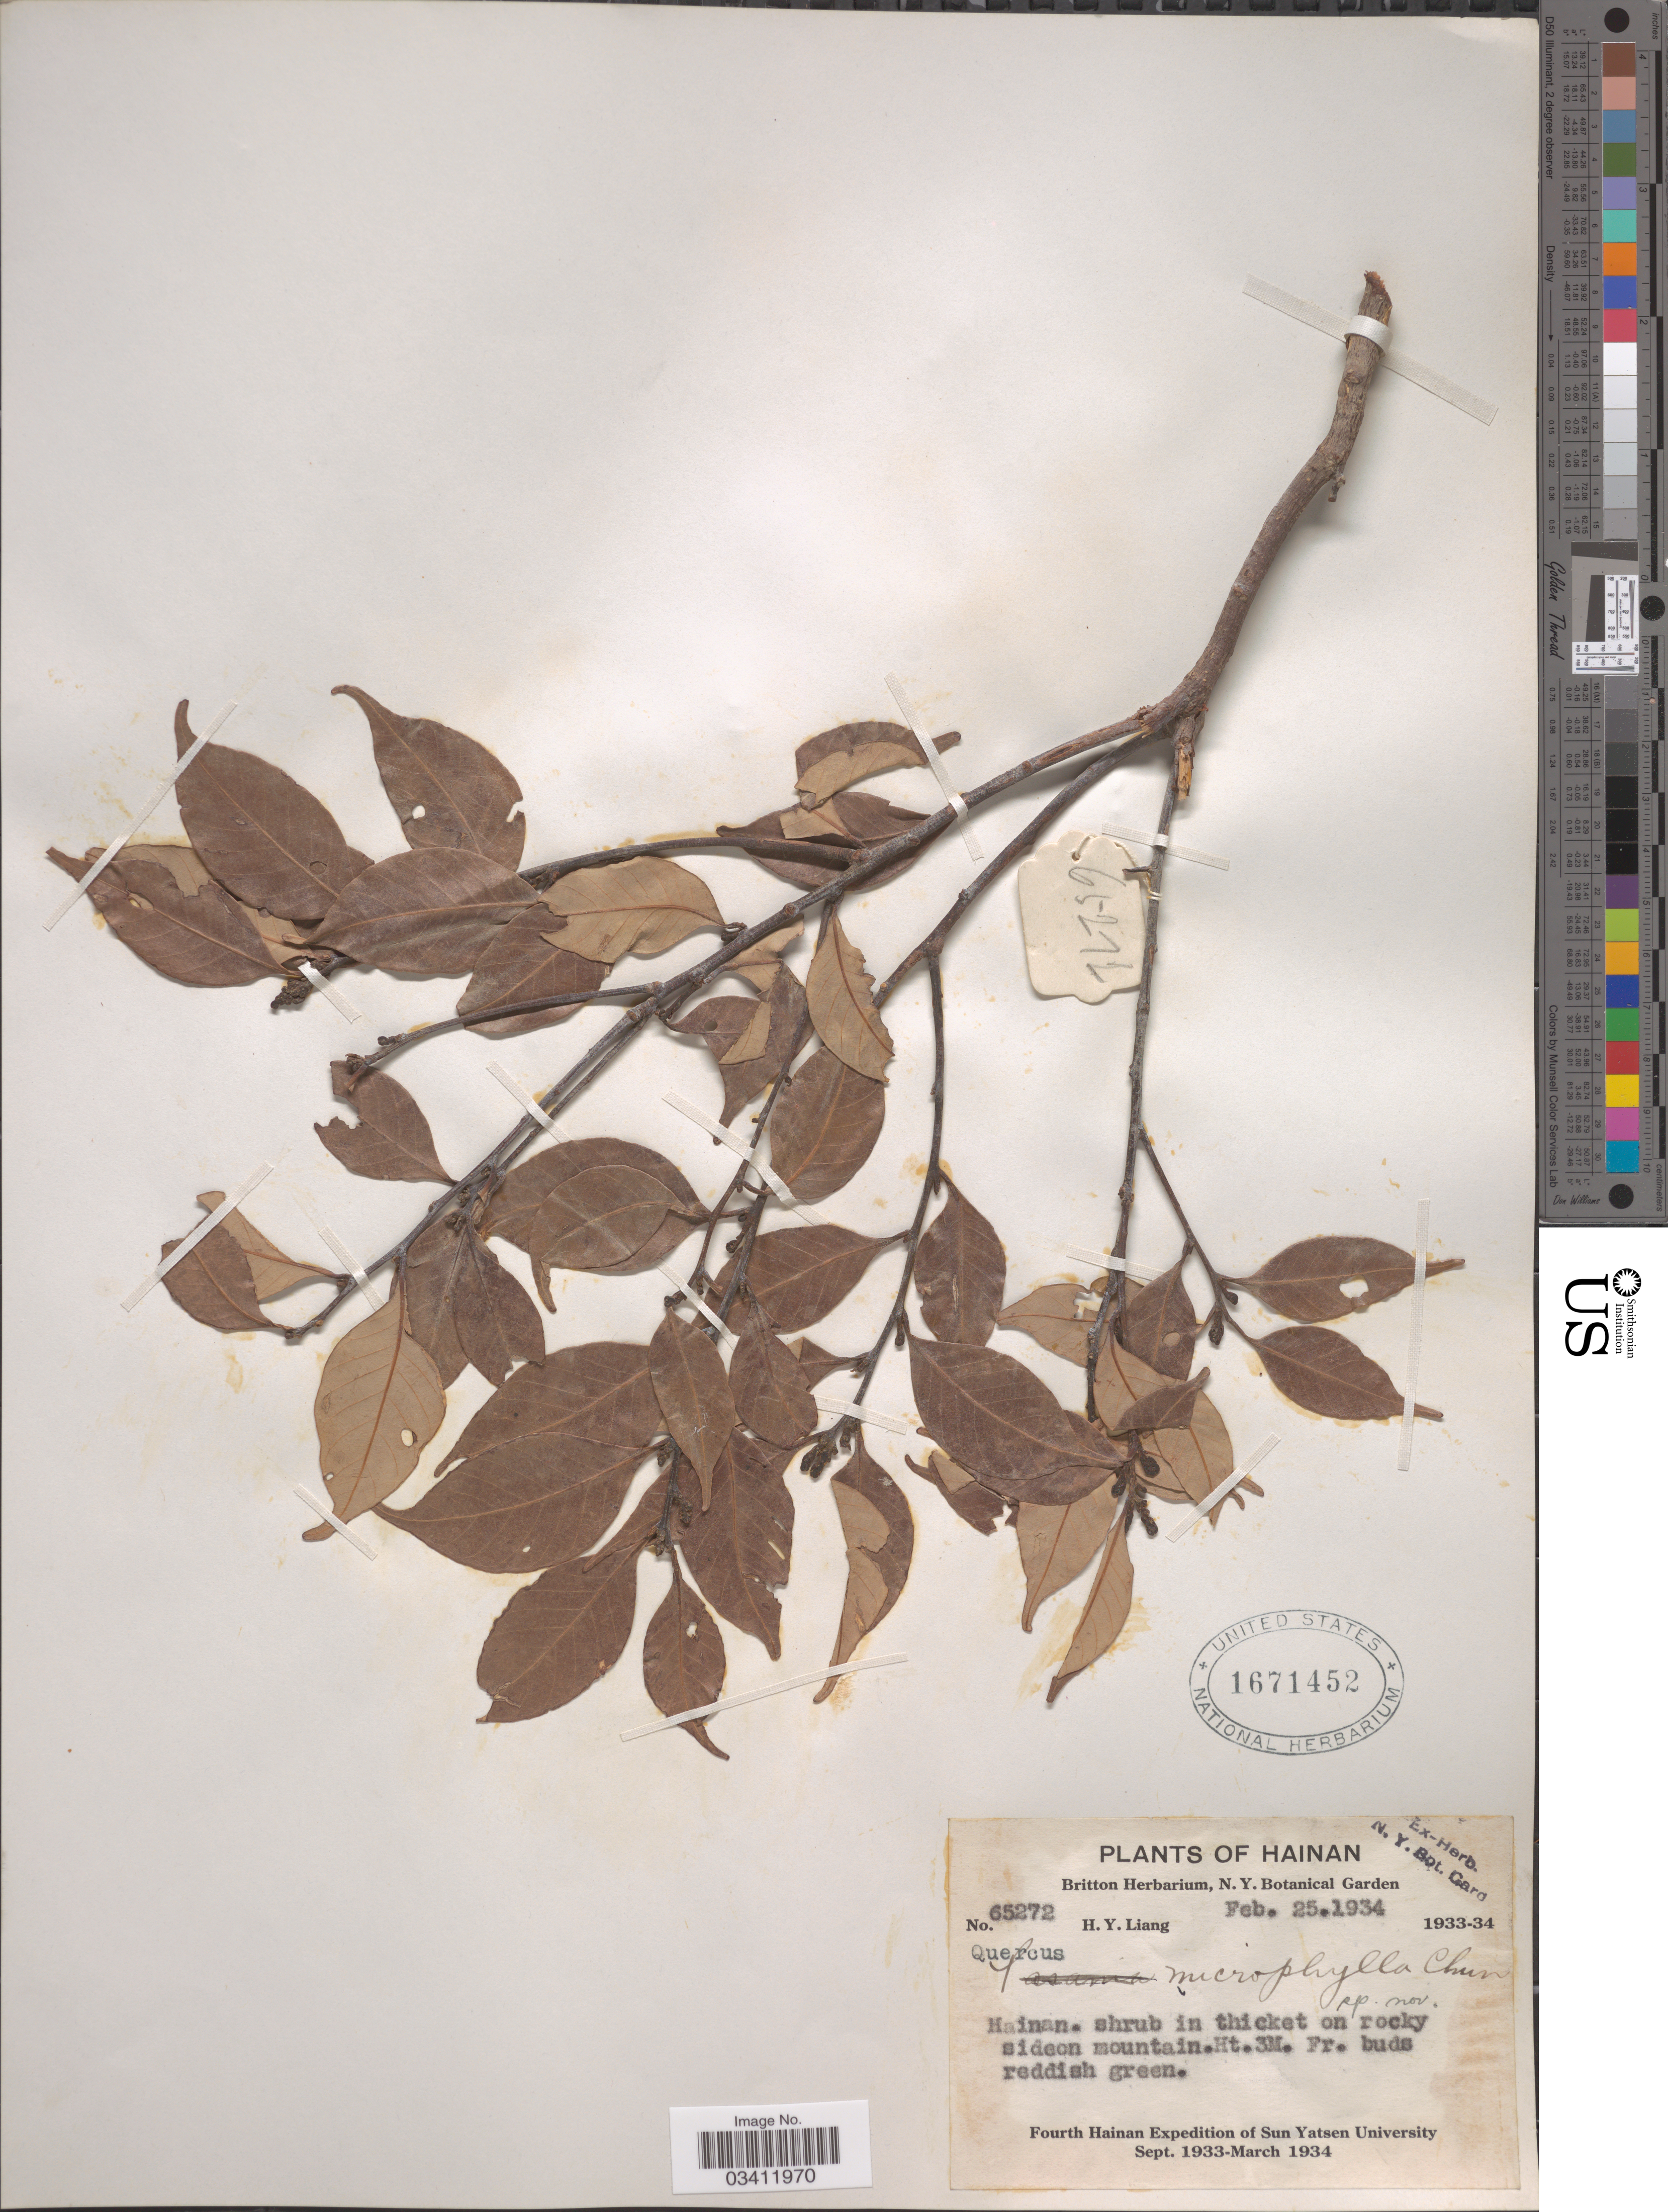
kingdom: Plantae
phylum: Tracheophyta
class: Magnoliopsida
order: Fagales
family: Fagaceae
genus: Quercus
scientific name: Quercus microphylla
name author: Née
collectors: H. Y. Liang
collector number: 65272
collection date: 1934-02-25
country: China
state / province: Hainan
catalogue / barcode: US 1671452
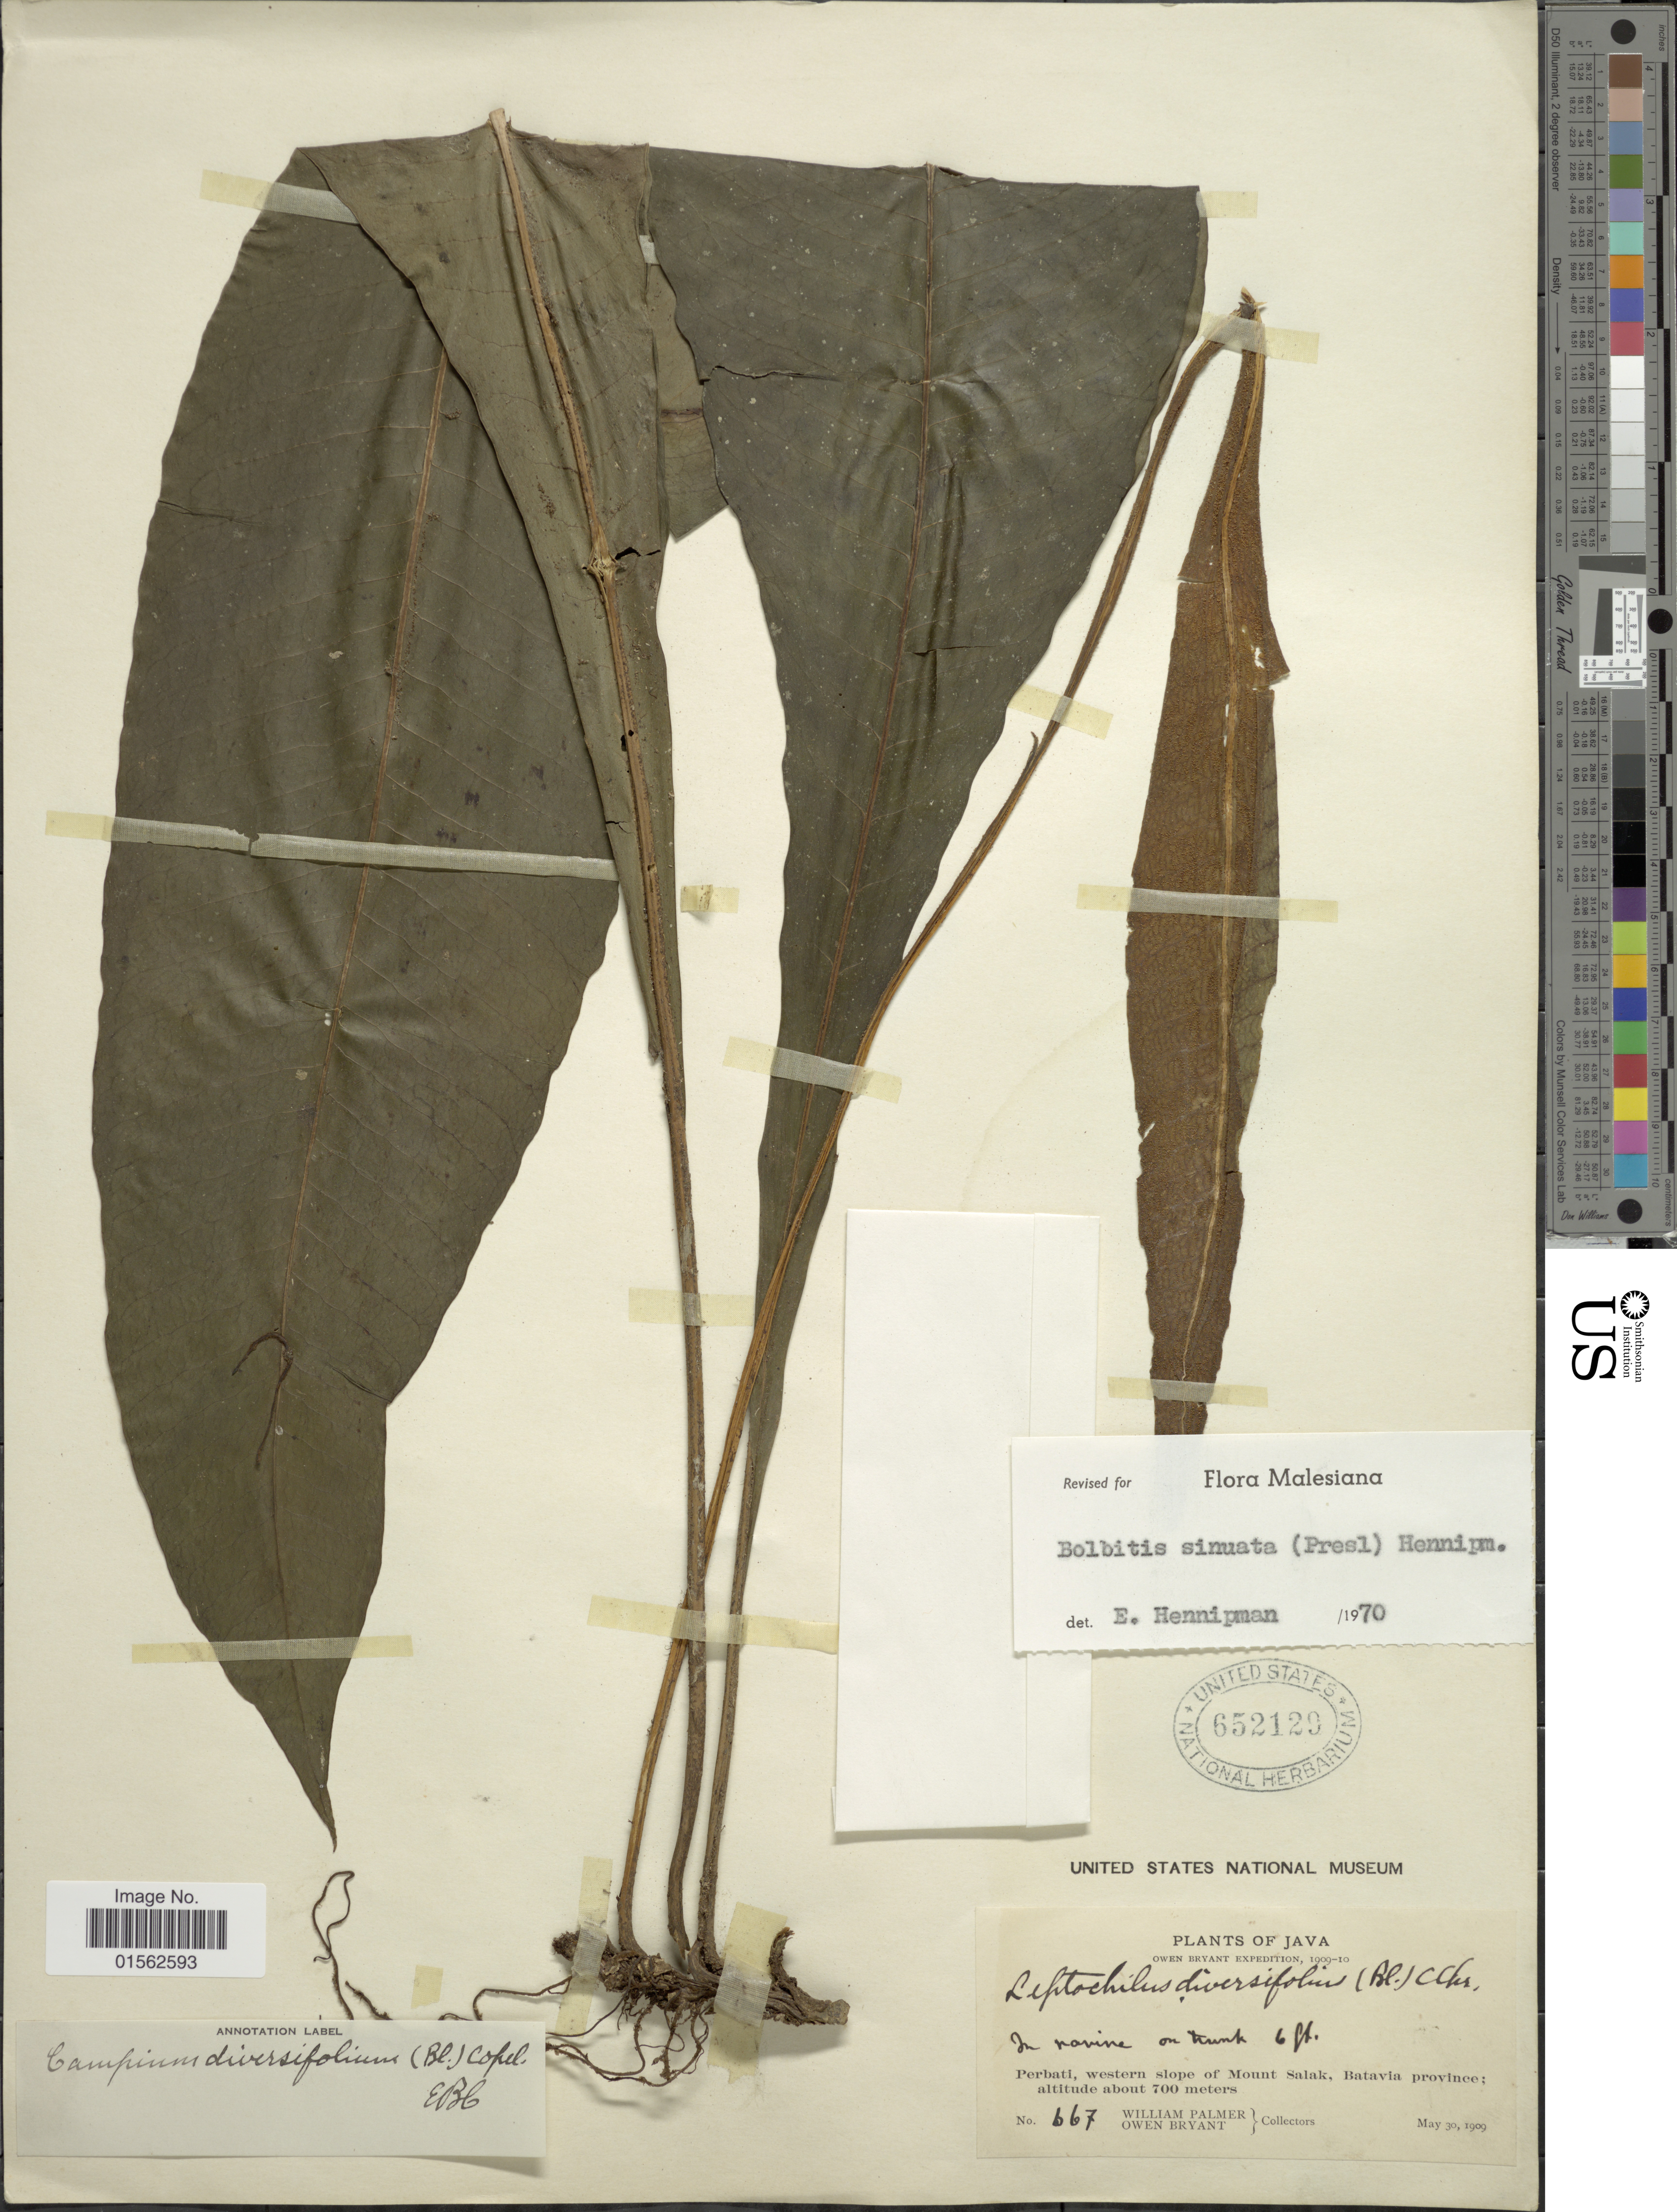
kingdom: Plantae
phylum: Tracheophyta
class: Polypodiopsida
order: Polypodiales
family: Dryopteridaceae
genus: Bolbitis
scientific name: Bolbitis sinuata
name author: (C. Presl) Hennipman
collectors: W. Palmer & O. Bryant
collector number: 667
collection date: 1909-05-30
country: Indonesia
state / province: Java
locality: Perbati, western slope of Mount Salak, Batavia province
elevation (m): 700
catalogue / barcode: US 652129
◇ ◇ ◇ ◇ ◇
Set exercise: Return every line of the records that contains the word "province".

The reply:
state / province: Hainan
state / province: Java
locality: Perbati, western slope of Mount Salak, Batavia province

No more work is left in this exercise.